I am trying to remove the United States listed in the organization columns within a list for all the rows of an extensive dataset.
My df looks something like this:
ID | Organizations |
---|---|
1 | ['education', 'health', 'United States', 'facebook'] |
2 | ['health', 'Airlines', 'WHO', 'United States'] |
...
I want my output to look like this:
ID | Organizations |
---|---|
1 | ['education', 'health','facebook'] |
2 | ['health', 'Airlines', 'WHO'] |
The code I tried:
df=df['organizations'].remove("United States")
gave me the following error:
AttributeError: 'Series' object has no attribute 'remove'
CodePudding user response:
You would need to loop here, using apply
:
df['Organizations'].apply(lambda l: l.remove('United States'))
Or a list comprehension:
df['Organizations'] = [[x for x in l if x != 'United States'] for l in df['Organizations']]
Output:
ID Organizations
0 1 [education, health, facebook]
1 2 [health, Airlines, WHO]
Note that the first one will fail if you don't have 'United States' in all the lists
handling NaNs
df['Organizations'] = [[x for x in l if x != 'United States']
if isinstance(l, list) else l
for l in df['Organizations']]
Used input:
df = pd.DataFrame({'ID': [1, 2],
'Organizations': [['education', 'health', 'United States', 'facebook'],
['health', 'Airlines', 'WHO', 'United States']]})
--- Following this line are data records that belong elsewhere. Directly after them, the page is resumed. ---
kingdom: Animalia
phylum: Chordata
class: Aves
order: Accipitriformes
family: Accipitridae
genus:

CodePudding user response:
You could also consider:
(df.explode('Organizations')
.query('Organizations != "United States"').groupby('ID')
.agg(list).reset_index())
ID Organizations
0 1 [education, health, facebook]
1 2 [health, Airlines, WHO]
CodePudding user response:
Another way is to explode, drop the values, then aggregate back with groupby
:
df['Organizations'] = df['Organizations'].explode()\
.loc[lambda x: x!='United States']]\
.groupby(level=0).agg(list)